Mastering Graceful Shutdown and Startup for Spring Boot Microservices
This article explains how to implement elegant service shutdown and startup in microservice architectures using JVM shutdown hooks, Spring Boot lifecycle events, Docker signal handling, and external container scripts, ensuring traffic is safely managed and services are registered or deregistered correctly.
For microservices, graceful service up‑and‑down is essential; a service should not be exposed before it is ready and must be fully deregistered before the host stops.
Graceful Shutdown
Basic shutdown (Spring/SpringBoot/built‑in container)
The JVM supports graceful termination via a shutdown hook.
Runtime.getRuntime().addShutdownHook(new Thread() {
@Override
public void run() {
close();
}
});This method works in the following scenarios:
Normal program exit
Calling System.exit() Pressing Ctrl+C in the terminal
Killing the process with kill pid Using kill -9 leaves the program helpless.
Spring Boot already registers a shutdown hook that reacts to Ctrl+C or SIGTERM (kill -15). The implementation resides in AnnotationConfigEmbeddedWebApplicationContext and its parent AbstractApplicationContext, which publishes a ContextClosedEvent during doClose().

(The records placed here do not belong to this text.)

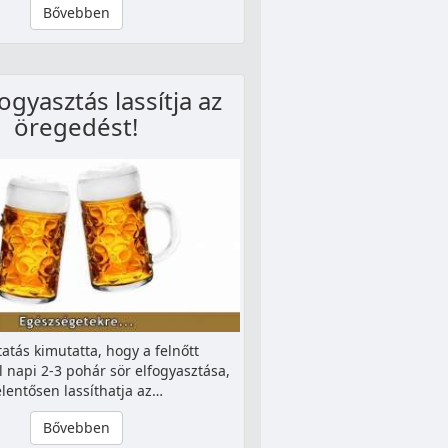
Bővebben
ogyasztás lassítja az
öregedést!
atás kimutatta, hogy a felnőtt
napi 2-3 pohár sör elfogyasztása,
elentősen lassíthatja az…
Bővebben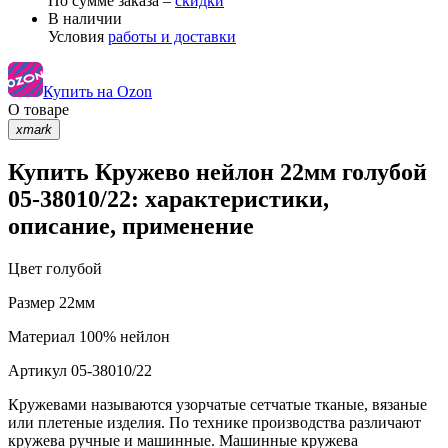
По сумме заказа –
скидки
В наличии
Условия
работы и доставки
Купить на Ozon
О товаре
xmark
Купить Кружево нейлон 22мм голубой
05-38010/22: характеристики,
описание, применение
Цвет
голубой
Размер
22мм
Материал
100% нейлон
Артикул
05-38010/22
Кружевами называются узорчатые сетчатые тканые, вязаные
или плетеные изделия. По технике производства различают
кружева ручные и машинные. Машинные кружева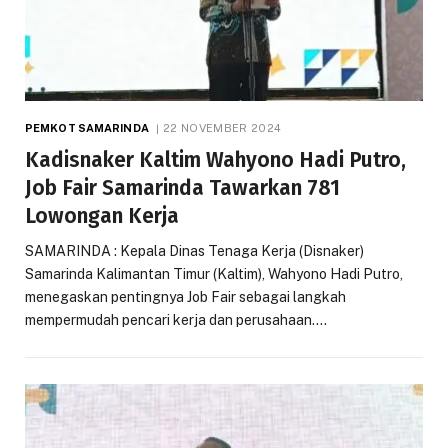
PEMKOT SAMARINDA
22 NOVEMBER 2024
Kadisnaker Kaltim Wahyono Hadi Putro,
Job Fair Samarinda Tawarkan 781
Lowongan Kerja
SAMARINDA : Kepala Dinas Tenaga Kerja (Disnaker)
Samarinda Kalimantan Timur (Kaltim), Wahyono Hadi Putro,
menegaskan pentingnya Job Fair sebagai langkah
mempermudah pencari kerja dan perusahaan.…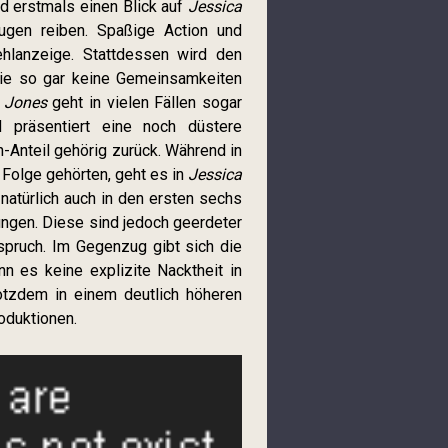
d erstmals einen Blick auf
Jessica
ugen reiben. Spaßige Action und
ehlanzeige. Stattdessen wird den
 die so gar keine Gemeinsamkeiten
 Jones
geht in vielen Fällen sogar
präsentiert eine noch düstere
n-Anteil gehörig zurück. Während in
Folge gehörten, geht es in
Jessica
natürlich auch in den ersten sechs
ungen. Diese sind jedoch geerdeter
spruch. Im Gegenzug gibt sich die
nn es keine explizite Nacktheit in
otzdem in einem deutlich höheren
roduktionen.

public void registerShutdownHook() {
if (this.shutdownHook == null) {
this.shutdownHook = new Thread() {
public void run() {
synchronized (AbstractApplicationContext.this.startupShutdownMonitor) {
AbstractApplicationContext.this.doClose();
}
}
};
Runtime.getRuntime().addShutdownHook(this.shutdownHook);
}
}
public void destroy() {
this.close();
}
public void close() {
synchronized (this.startupShutdownMonitor) {
this.doClose();
if (this.shutdownHook != null) {
try { Runtime.getRuntime().removeShutdownHook(this.shutdownHook); } catch (IllegalStateException ignored) {}
}
}
}
protected void doClose() {
if (this.active.get() && this.closed.compareAndSet(false, true)) {
this.logger.info("Closing " + this);
LiveBeansView.unregisterApplicationContext(this);
try { this.publishEvent(new ContextClosedEvent(this)); } catch (Throwable ex) { this.logger.warn("Exception thrown from ApplicationListener handling ContextClosedEvent", ex); }
if (this.lifecycleProcessor != null) {
try { this.lifecycleProcessor.onClose(); } catch (Throwable ex) { this.logger.warn("Exception thrown from LifecycleProcessor on context close", ex); }
}
this.destroyBeans();
this.closeBeanFactory();
this.onClose();
this.active.set(false);
}
}Developers can listen to ContextClosedEvent to deregister the service from a registry:
@Component
public class GracefulShutdownListener implements ApplicationListener<ContextClosedEvent> {
@Override
public void onApplicationEvent(ContextClosedEvent event) {
// deregistration logic
zookeeperRegistry.unregister(mCurrentServiceURL);
...
}
}After deregistration, incoming traffic should be blocked using the framework’s fault‑tolerance mechanisms.
Docker Shutdown
Docker’s stop sends SIGTERM to PID 1, waits the default 10 seconds, then sends SIGKILL. Programs should handle SIGTERM to perform graceful shutdown; the timeout can be adjusted with docker stop -t.
External Container Shutdown Script (Jetty)
When using an external container, graceful shutdown can be achieved either by invoking the RPC framework’s shutdown interface in a pre‑stop script or by simply issuing kill -15 in the script.
Graceful Startup
Graceful startup is more challenging because there is no default implementation; the key principle is to expose the service only after the port is ready.
SpringBoot Built‑in Container Graceful Startup
Industry practice uses health checks before exposing the service. For example, SOFA‑Boot performs component health checks, then middleware checks, and only after all checks pass does it register the service.
@Override
public void onApplicationEvent(ContextRefreshedEvent event) {
healthCheckerProcessor.init();
healthIndicatorProcessor.init();
afterHealthCheckCallbackProcessor.init();
publishBeforeHealthCheckEvent();
readinessHealthCheck();
}The ContextRefreshedEvent is fired after the embedded container starts, guaranteeing the port is available. However, this event may fire multiple times in some scenarios.
A more reliable event is ApplicationReadyEvent, which is published after the container is fully started. Listening to this event allows safe registration of the service:
@Component
public class GracefulStartupListener implements ApplicationListener<ApplicationReadyEvent> {
@Override
public void onApplicationEvent(ApplicationReadyEvent event) {
// registration logic for graceful startup
apiRegister.register(urls);
...
}
}External Container (Jetty) Graceful Startup
For external containers, the RPC framework must provide a graceful startup interface that is invoked in a post‑start script after health checks succeed.
Typical flow: start container → health check → startup logic → service becomes healthy.